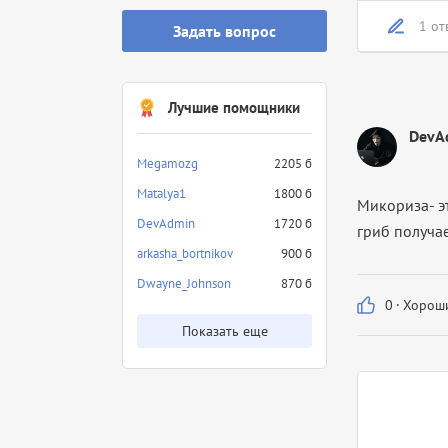
1 от
Задать вопрос
Лучшие помощники
DevA
Megamozg
2205 б
Matalya1
1800 б
Микориза- э
DevAdmin
1720 б
гриб получае
arkasha_bortnikov
900 б
Dwayne_Johnson
870 б
0
·
Хороши
Показать еще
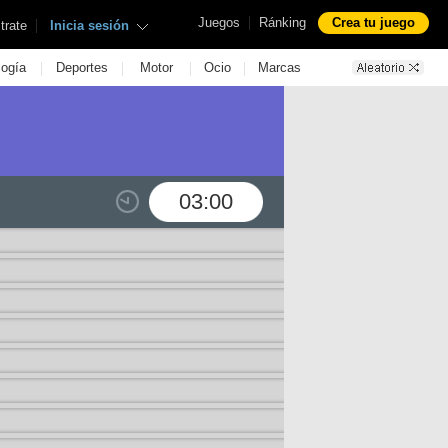
|
Juegos
Ránking
Crea tu juego
|
trate
Inicia sesión
|
|
|
|
logía
Deportes
Motor
Ocio
Marcas
03:00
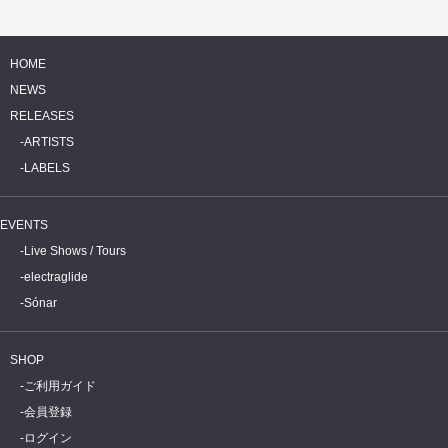
HOME
NEWS
RELEASES
ARTISTS
LABELS
EVENTS
Live Shows / Tours
electraglide
Sónar
SHOP
ご利用ガイド
会員登録
ログイン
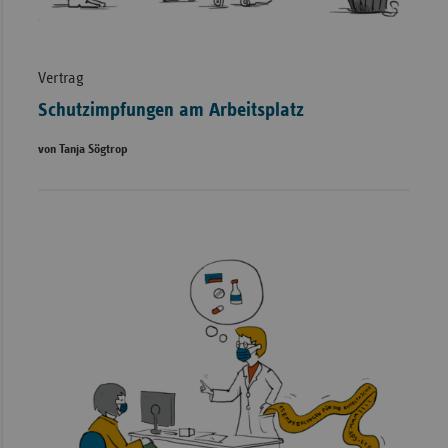
Vertrag
Schutzimpfungen am Arbeitsplatz
von Tanja Sögtrop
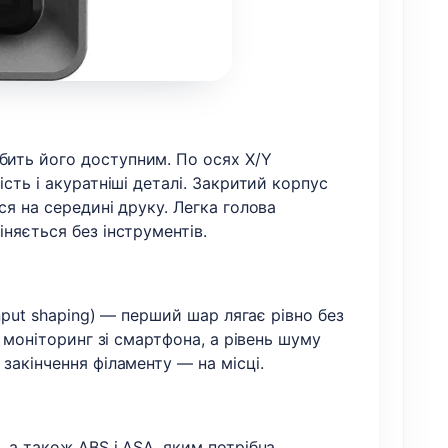
бить його доступним. По осях X/Y
сть і акуратніші деталі. Закритий корпус
ся на середині друку. Легка голова
няється без інструментів.
nput shaping) — перший шар лягає рівно без
 моніторинг зі смартфона, а рівень шуму
закінчення філаменту — на місці.
 а також ABS і ASA, яким потрібна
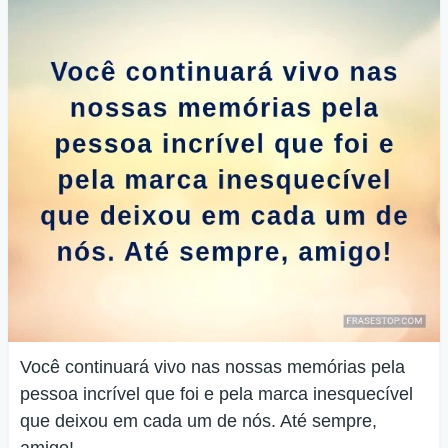
Você continuará vivo nas nossas memórias pela
pessoa incrível que foi e pela marca inesquecível
que deixou em cada um de nós. Até sempre,
amigo!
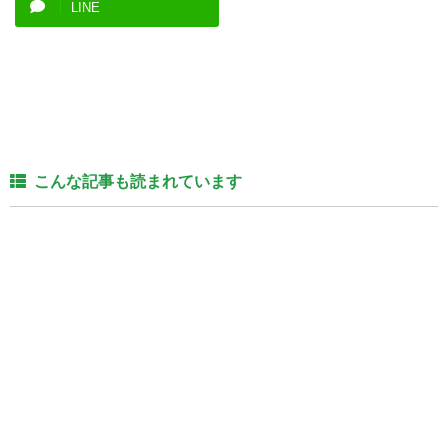
LINE
こんな記事も読まれています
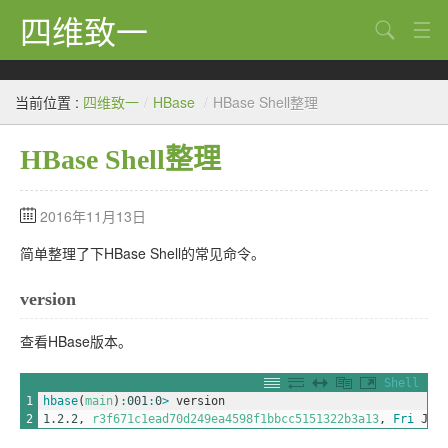
四维致一
搜索
Java
当前位置 :
四维致一
/
HBase
/
HBase Shell整理
大数据
HBase Shell整理
Python
Scala
2016年11月13日
GoLang
简单整理了下HBase Shell的常见命令。
工程
version
Bug
查看HBase版本。
Tricks
Shell
1
hbase
(
main
)
:
001
:
0
>
version
想法
2
1.2.2
,
r3f671c1ead70d249ea4598f1bbcc5151322b3a13
,
Fri 
Jul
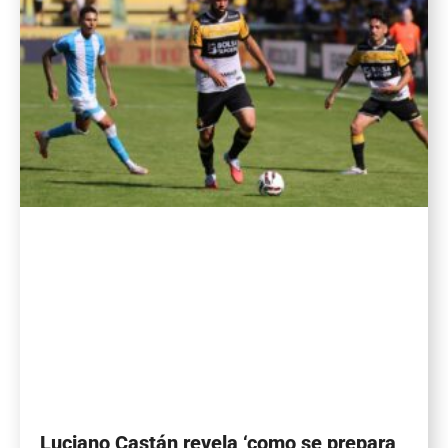
Luciano Castán revela ‘como se prepara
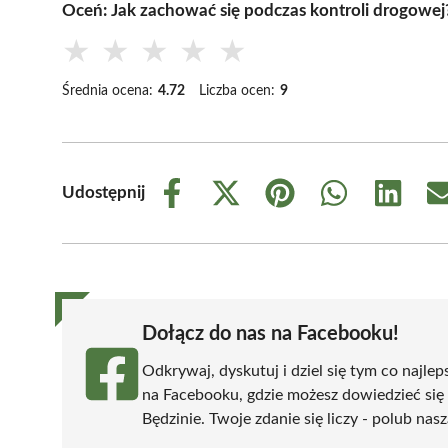
Oceń: Jak zachować się podczas kontroli drogowej
★
★
★
★
★
Średnia ocena:
4.72
Liczba ocen:
9
Udostępnij
Share
Share
Share
Share
Share
on
on
on
on
on
Facebook
X
Pinterest
WhatsApp
LinkedIn
(Twitter)
Dołącz do nas na Facebooku!
Odkrywaj, dyskutuj i dziel się tym co najlep
na Facebooku, gdzie możesz dowiedzieć się
Będzinie. Twoje zdanie się liczy - polub nasz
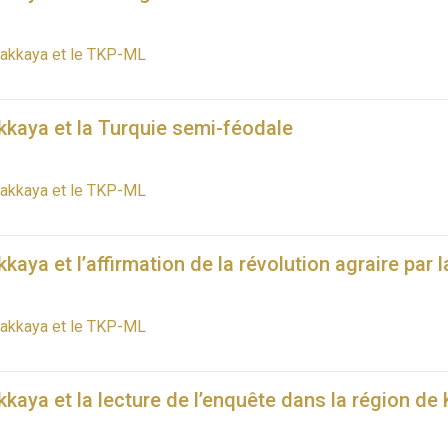
pakkaya et le TKP-ML
kkaya et la Turquie semi-féodale
pakkaya et le TKP-ML
kaya et l’affirmation de la révolution agraire par l
pakkaya et le TKP-ML
kaya et la lecture de l’enquête dans la région de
□ □ □
AIM OF THE TASK: Give back the material word for word, leaving out its pictures.

TASK SOLUTION:
1 от
Задать вопрос
Лучшие помощники
DevA
Megamozg
2205 б
Matalya1
1800 б
Микориза- э
DevAdmin
1720 б
гриб получае
arkasha_bortnikov
900 б
Dwayne_Johnson
870 б
0
·
Хороши
Показать еще
|
Juegos
Ránking
Crea tu juego
|
trate
Inicia sesión
|
|
|
|
logía
Deportes
Motor
Ocio
Marcas
03:00
HOME
NEWS
RELEASES
ARTISTS
LABELS
EVENTS
Live Shows / Tours
electraglide
Sónar
SHOP
ご利用ガイド
会員登録
ログイン
Vertrag
Schutzimpfungen am Arbeitsplatz
von Tanja Sögtrop
бить його доступним. По осях X/Y
сть і акуратніші деталі. Закритий корпус
ся на середині друку. Легка голова
няється без інструментів.
nput shaping) — перший шар лягає рівно без
 моніторинг зі смартфона, а рівень шуму
закінчення філаменту — на місці.
 а також ABS і ASA, яким потрібна
Você continuará vivo nas nossas memórias pela
pessoa incrível que foi e pela marca inesquecível
que deixou em cada um de nós. Até sempre,
amigo!
LINE
こんな記事も読まれています
四维致一
搜索
Java
当前位置 :
四维致一
/
HBase
/
HBase Shell整理
大数据
HBase Shell整理
Python
Scala
2016年11月13日
GoLang
简单整理了下HBase Shell的常见命令。
工程
version
Bug
查看HBase版本。
Tricks
Shell
1
hbase
(
main
)
:
001
:
0
>
version
想法
2
1.2.2
,
r3f671c1ead70d249ea4598f1bbcc5151322b3a13
,
Fri 
Jul
Luciano Castán revela ‘como se prepara
Oceń: Jak zachować się podczas kontroli drogowej
★
★
★
★
★
Średnia ocena:
4.72
Liczba ocen:
9
Udostępnij
Share
Share
Share
Share
Share
on
on
on
on
on
Facebook
X
Pinterest
WhatsApp
LinkedIn
(Twitter)
Dołącz do nas na Facebooku!
Odkrywaj, dyskutuj i dziel się tym co najlep
na Facebooku, gdzie możesz dowiedzieć się
Będzinie. Twoje zdanie się liczy - polub nasz
pakkaya et le TKP-ML
kkaya et la Turquie semi-féodale
pakkaya et le TKP-ML
kaya et l’affirmation de la révolution agraire par l
pakkaya et le TKP-ML
kaya et la lecture de l’enquête dans la région de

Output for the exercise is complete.